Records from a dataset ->
------------------------

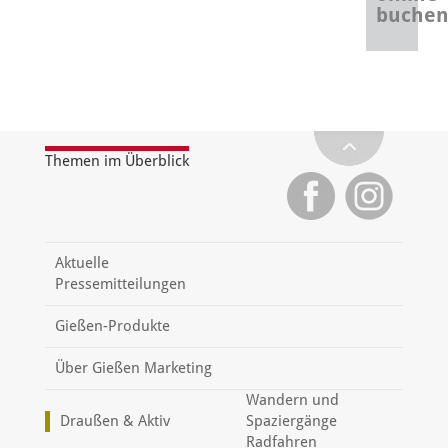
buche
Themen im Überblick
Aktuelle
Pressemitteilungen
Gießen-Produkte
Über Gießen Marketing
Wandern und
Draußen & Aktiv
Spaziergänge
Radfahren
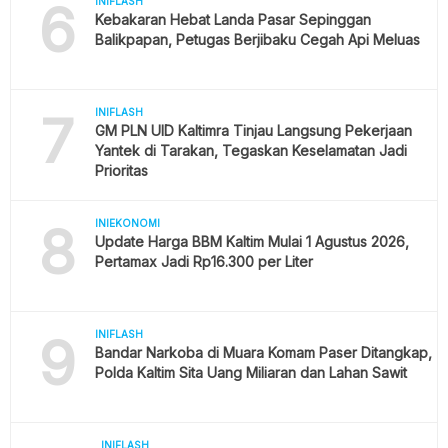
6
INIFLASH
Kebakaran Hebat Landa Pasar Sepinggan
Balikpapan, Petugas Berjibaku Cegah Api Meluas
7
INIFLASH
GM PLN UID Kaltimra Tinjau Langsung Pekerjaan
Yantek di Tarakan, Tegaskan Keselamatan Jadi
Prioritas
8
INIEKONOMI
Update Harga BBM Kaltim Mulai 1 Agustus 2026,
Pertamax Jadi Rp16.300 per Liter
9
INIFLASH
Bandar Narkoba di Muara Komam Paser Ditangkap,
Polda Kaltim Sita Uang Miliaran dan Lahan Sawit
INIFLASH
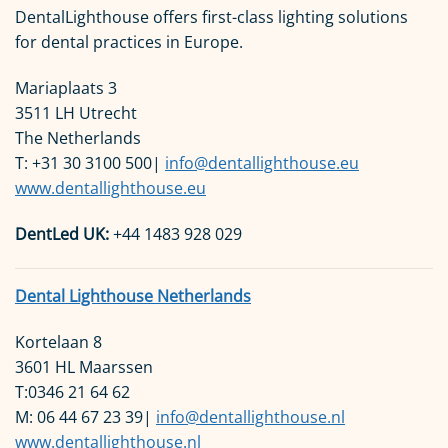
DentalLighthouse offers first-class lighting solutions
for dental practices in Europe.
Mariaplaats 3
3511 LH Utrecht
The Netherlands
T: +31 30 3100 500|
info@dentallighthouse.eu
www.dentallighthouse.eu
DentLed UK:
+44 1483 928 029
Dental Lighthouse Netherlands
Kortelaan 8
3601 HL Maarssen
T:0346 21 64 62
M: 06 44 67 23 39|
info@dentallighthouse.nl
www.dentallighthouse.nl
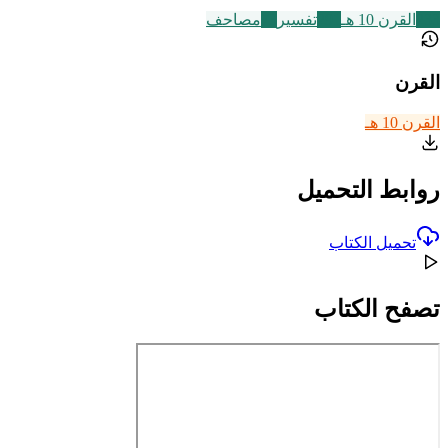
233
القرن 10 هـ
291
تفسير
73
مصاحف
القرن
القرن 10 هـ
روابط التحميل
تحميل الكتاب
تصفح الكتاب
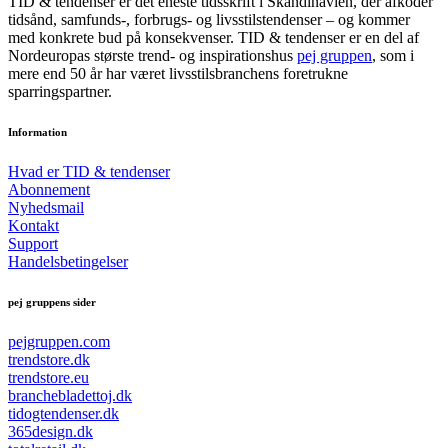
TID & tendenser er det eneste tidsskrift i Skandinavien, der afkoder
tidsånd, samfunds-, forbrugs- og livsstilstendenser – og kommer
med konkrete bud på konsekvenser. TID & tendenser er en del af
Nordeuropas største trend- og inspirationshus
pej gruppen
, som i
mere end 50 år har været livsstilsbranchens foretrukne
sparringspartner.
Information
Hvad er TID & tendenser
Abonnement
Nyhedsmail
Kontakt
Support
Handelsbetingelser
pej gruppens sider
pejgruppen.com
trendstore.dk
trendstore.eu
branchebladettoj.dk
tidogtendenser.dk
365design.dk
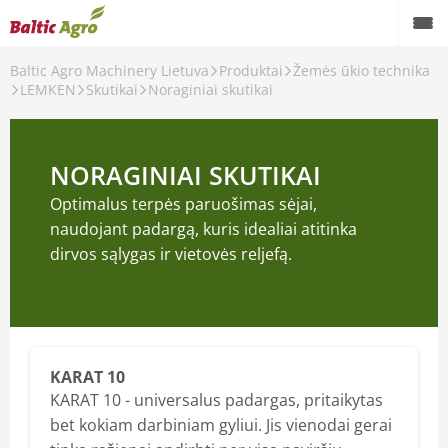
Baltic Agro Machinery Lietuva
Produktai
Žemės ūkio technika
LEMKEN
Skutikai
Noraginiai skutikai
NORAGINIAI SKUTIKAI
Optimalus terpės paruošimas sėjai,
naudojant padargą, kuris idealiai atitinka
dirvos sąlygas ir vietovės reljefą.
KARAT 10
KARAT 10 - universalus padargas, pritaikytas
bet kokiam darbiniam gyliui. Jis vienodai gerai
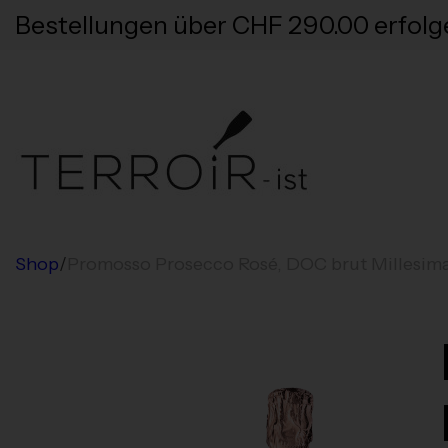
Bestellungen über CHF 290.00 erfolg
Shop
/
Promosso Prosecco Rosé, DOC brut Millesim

------------------------

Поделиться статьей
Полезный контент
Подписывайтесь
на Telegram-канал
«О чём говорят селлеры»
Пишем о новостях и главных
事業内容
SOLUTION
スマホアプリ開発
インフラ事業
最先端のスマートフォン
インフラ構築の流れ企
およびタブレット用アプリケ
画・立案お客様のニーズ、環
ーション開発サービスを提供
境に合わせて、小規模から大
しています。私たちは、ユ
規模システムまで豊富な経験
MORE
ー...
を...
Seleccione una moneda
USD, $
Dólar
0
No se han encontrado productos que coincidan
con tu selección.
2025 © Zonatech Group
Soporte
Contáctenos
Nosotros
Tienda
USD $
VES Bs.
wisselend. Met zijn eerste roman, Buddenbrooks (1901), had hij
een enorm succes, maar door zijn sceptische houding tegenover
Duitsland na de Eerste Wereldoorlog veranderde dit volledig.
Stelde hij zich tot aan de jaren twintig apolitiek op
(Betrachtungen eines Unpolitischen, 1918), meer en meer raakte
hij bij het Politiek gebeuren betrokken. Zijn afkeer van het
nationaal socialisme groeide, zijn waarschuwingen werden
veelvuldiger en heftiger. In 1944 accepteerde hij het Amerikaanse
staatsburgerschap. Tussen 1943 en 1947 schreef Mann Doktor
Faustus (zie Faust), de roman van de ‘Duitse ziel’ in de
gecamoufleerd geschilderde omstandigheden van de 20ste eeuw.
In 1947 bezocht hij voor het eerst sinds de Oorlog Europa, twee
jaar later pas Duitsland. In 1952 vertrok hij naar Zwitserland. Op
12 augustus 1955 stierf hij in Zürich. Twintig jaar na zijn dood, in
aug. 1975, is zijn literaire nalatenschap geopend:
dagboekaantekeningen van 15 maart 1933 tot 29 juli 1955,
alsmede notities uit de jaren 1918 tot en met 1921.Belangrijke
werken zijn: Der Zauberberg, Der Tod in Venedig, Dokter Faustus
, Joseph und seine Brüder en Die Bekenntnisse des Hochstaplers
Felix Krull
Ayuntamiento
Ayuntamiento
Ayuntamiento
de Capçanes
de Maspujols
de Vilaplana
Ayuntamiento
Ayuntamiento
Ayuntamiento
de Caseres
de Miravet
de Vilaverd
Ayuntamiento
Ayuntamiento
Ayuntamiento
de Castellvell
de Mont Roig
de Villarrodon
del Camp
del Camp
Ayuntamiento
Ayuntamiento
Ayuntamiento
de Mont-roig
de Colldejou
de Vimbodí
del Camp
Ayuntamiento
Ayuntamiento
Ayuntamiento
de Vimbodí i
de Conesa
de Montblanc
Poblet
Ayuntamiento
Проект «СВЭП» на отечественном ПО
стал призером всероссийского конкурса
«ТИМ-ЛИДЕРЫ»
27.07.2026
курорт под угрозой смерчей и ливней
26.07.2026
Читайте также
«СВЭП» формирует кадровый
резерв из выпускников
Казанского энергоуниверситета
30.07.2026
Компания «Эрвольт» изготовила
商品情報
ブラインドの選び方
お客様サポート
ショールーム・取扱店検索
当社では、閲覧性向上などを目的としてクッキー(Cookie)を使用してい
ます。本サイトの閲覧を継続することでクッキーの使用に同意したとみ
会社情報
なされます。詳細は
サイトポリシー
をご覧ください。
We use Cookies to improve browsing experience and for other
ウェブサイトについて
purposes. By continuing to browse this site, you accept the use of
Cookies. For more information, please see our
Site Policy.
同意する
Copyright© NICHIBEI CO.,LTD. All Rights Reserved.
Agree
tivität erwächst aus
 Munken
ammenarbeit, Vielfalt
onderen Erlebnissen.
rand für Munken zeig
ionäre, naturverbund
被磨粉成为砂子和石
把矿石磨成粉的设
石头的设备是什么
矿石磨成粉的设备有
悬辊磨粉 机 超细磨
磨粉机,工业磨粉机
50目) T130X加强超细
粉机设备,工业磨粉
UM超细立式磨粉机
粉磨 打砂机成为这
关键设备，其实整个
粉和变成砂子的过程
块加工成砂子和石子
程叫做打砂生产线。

------------------------

Directions -> In the stretch from the line containing "DentalLighthouse offers first-class" through the line containing "Promosso Prosecco Rosé, DOC brut Millesim", substitute "Contact" for "Kontakt" and give those lines again with nothing else changed. Leave the pictures out of the answer.

Solved exercise ->
DentalLighthouse offers first-class lighting solutions
for dental practices in Europe.
Mariaplaats 3
3511 LH Utrecht
The Netherlands
T: +31 30 3100 500|
info@dentallighthouse.eu
www.dentallighthouse.eu
DentLed UK:
+44 1483 928 029
Dental Lighthouse Netherlands
Kortelaan 8
3601 HL Maarssen
T:0346 21 64 62
M: 06 44 67 23 39|
info@dentallighthouse.nl
www.dentallighthouse.nl
233
القرن 10 هـ
291
تفسير
73
مصاحف
القرن
القرن 10 هـ
روابط التحميل
تحميل الكتاب
تصفح الكتاب
TID & tendenser er det eneste tidsskrift i Skandinavien, der afkoder
tidsånd, samfunds-, forbrugs- og livsstilstendenser – og kommer
med konkrete bud på konsekvenser. TID & tendenser er en del af
Nordeuropas største trend- og inspirationshus
pej gruppen
, som i
mere end 50 år har været livsstilsbranchens foretrukne
sparringspartner.
Information
Hvad er TID & tendenser
Abonnement
Nyhedsmail
Contact
Support
Handelsbetingelser
pej gruppens sider
pejgruppen.com
trendstore.dk
trendstore.eu
branchebladettoj.dk
tidogtendenser.dk
365design.dk
Baltic Agro Machinery Lietuva
Produktai
Žemės ūkio technika
LEMKEN
Skutikai
Noraginiai skutikai
NORAGINIAI SKUTIKAI
Optimalus terpės paruošimas sėjai,
naudojant padargą, kuris idealiai atitinka
dirvos sąlygas ir vietovės reljefą.
KARAT 10
KARAT 10 - universalus padargas, pritaikytas
bet kokiam darbiniam gyliui. Jis vienodai gerai
Bestellungen über CHF 290.00 erfolg
Shop
/
Promosso Prosecco Rosé, DOC brut Millesim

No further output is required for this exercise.